Ao meu lado, as minhas irmãs Sandra (à esquerda, ajoelhada) e Rosana (à direita, em pé).
O portãozinho mencionado neste texto, que me serviu de apoio à fantasia de tentar mostrar a capa como o Batman fazia. Ao fundo, a (finada) casa da (também finada) dona Chiquinha. Era uma linda casa, que foi ao chão para dar espaço a um quadrado e feioso prédio.

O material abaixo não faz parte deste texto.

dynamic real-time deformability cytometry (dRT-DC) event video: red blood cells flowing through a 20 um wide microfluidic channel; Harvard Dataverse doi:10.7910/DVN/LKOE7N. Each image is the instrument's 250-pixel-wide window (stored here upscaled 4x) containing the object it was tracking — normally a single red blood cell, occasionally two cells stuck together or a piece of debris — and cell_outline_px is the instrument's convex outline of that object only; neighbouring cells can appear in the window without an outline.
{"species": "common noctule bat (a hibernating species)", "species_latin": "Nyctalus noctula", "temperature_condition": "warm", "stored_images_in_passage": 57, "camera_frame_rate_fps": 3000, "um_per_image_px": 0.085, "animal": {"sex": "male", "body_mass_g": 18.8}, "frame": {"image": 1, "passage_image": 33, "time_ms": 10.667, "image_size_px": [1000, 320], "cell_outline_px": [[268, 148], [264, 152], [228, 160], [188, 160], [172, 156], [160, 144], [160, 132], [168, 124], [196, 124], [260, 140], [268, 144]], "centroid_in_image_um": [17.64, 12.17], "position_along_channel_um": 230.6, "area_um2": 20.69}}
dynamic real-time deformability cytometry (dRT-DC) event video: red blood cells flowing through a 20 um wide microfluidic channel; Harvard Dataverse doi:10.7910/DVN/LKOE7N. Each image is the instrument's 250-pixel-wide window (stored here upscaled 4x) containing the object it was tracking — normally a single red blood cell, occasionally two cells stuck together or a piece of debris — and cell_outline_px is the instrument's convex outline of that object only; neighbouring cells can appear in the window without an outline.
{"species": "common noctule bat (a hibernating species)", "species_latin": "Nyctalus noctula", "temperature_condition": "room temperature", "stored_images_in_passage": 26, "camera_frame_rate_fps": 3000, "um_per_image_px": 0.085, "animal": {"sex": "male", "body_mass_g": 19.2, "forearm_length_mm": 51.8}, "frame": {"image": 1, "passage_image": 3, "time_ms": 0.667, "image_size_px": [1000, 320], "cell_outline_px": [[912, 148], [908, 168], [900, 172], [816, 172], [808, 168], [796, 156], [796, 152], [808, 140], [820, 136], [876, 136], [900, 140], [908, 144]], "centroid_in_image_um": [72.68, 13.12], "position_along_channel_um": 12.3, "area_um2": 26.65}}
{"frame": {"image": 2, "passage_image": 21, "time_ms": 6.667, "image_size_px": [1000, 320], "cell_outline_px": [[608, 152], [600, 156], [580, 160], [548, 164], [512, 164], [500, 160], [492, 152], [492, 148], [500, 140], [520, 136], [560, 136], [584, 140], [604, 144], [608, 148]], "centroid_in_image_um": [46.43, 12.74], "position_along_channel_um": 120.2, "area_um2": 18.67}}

Os anos passam, e com frequência passava em frente à casa onde morei, sem parar para ver com mais detalhe a transformação daquele imóvel e dos outros na rua. Algumas casas naquela rua foram demolidas para dar lugar a outros sobrados geminados, prédios e outras edificações sem charme, outras foram reformadas e desastrosamente “atualizadas” como se tivessem sido submetidas involuntariamente a uma versão “construção civil” de Botox e cirurgias plásticas. Umas poucas resistiram com as fachadas tal qual as vi pela primeira vez. Os paralelepípedos da rua foram cobertos pelo asfalto, e muitas das árvores que moravam nas calçadas foram cortadas, incluindo a da casa amarela de número 280 – casa essa que também fora vítima das “plásticas”, tendo perdido a fachada de cor de pintinho, o portão creme, e as lajotas de cor de telha deram lugar a um revestimento cerâmico mais moderno e apático. Entre as casas que resistem, está a da dona Montserrat, trazendo um colorido e a uma vizinhança que se acinzentou.

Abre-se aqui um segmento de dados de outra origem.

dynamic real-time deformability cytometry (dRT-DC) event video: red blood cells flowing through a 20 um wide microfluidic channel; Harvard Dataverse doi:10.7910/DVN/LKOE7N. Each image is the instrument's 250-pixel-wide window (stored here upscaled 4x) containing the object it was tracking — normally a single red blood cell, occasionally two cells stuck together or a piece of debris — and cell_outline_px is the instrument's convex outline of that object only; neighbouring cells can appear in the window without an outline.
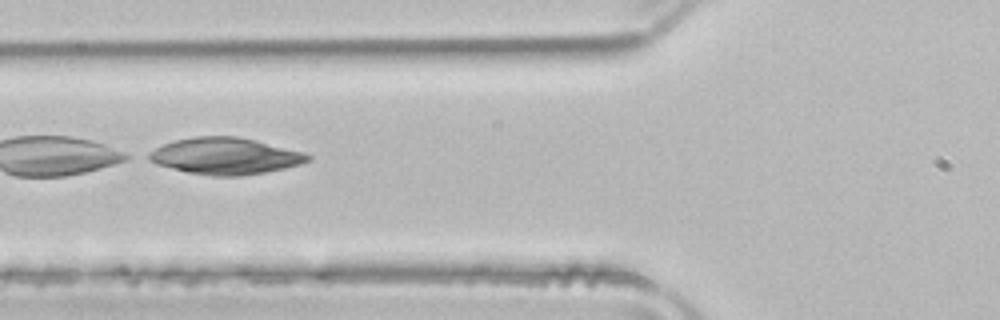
{"species": "common noctule bat (a hibernating species)", "species_latin": "Nyctalus noctula", "temperature_condition": "room temperature", "stored_images_in_passage": 4, "camera_frame_rate_fps": 3000, "um_per_image_px": 0.085, "animal": {"sex": "male", "body_mass_g": 21.5, "forearm_length_mm": 52.0}, "frame": {"image": 1, "passage_image": 4, "time_ms": 1.0, "image_size_px": [1000, 320], "cell_outline_px": [[312, 160], [300, 164], [284, 168], [264, 172], [240, 176], [212, 176], [188, 172], [156, 164], [140, 156], [172, 140], [196, 136], [236, 136], [256, 140], [304, 152], [312, 156]], "centroid_in_image_um": [19.1, 13.26], "position_along_channel_um": 106.7, "area_um2": 34.16}}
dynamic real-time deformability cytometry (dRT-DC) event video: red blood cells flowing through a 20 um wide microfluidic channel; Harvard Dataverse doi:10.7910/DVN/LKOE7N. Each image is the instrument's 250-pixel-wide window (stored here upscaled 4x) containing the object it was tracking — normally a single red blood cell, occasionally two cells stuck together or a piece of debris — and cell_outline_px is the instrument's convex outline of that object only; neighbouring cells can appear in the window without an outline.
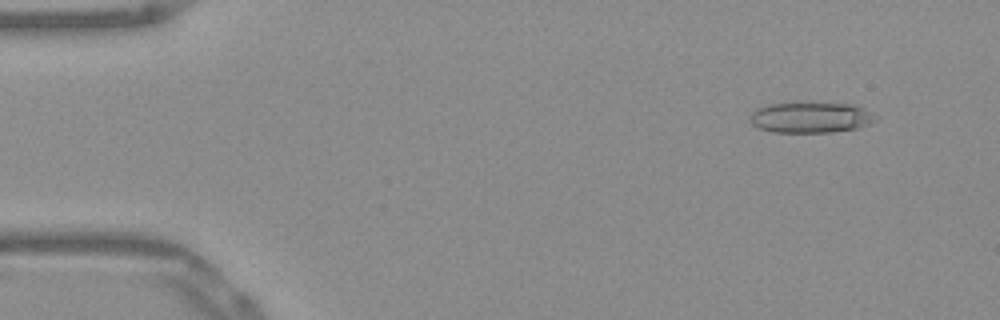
{"species": "Egyptian fruit bat (a non-hibernating species)", "species_latin": "Rousettus aegyptiacus", "temperature_condition": "warm", "stored_images_in_passage": 52, "camera_frame_rate_fps": 3000, "um_per_image_px": 0.085, "frame": {"image": 1, "passage_image": 5, "time_ms": 1.333, "image_size_px": [1000, 320], "cell_outline_px": [[876, 120], [872, 124], [856, 128], [832, 132], [772, 132], [760, 128], [752, 124], [748, 120], [752, 112], [756, 108], [768, 104], [852, 104], [876, 116]], "centroid_in_image_um": [68.87, 10.01], "position_along_channel_um": 16.1, "area_um2": 22.02}}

Ontem à noite, usufruindo de alguns momentos sozinho, retornei à rua onde vivi até os meus sete anos de idade. Caminhar por lá foi como rever o passado, mas ao mesmo tempo ver que aqueles tempos de infância ficaram bem longe. Além da simpática casa da dona Montserrat, está o Teatro Lauro Gomes (que na minha infância era chamado “Anfiteatro Prefeito Lauro Gomes”, e nada mais era que um teatro cinza e largado no bairro), e alguns prédios cujos negócios se encerraram mas felizmente não se ousou pintar as fachadas pastilhadas ou revestidas com pedras. A casa onde morei, no número 280 da Rua Helena Jacquey, hoje é a sede de um salão de beleza; segundo a funcionária que trabalha lá, o porão continua lá e é “enorme e meio sinistro” por ser totalmente escuro; a cozinha que existia lá desapareceu, junto com a garagem onde o carro da família dormia, mas a muito da casa original parece ainda existir, como a edícula ao fundo, os três quartos (agora são salas de procedimentos estéticos alheios ao meu conhecimento) e a grade da janelona da sala, remetendo aos tempos em que havia um portãozinho, uma árvore, cores e paralelepípedos. Saí dessa breve conversa com saudade daquela casa, da minha infância, e de um tempo em que a vida era mais simples e as pessoas conversavam entre si. E a casa do “Seu” Araújo? Ela está em pé, mas muito diferente daquela que conheci – cinza, sem graça, anacrônica, mas felizmente o mural de azulejos felizmente continua lá, resistindo ao tempo e mostrando que a vida pode ser mais colorida.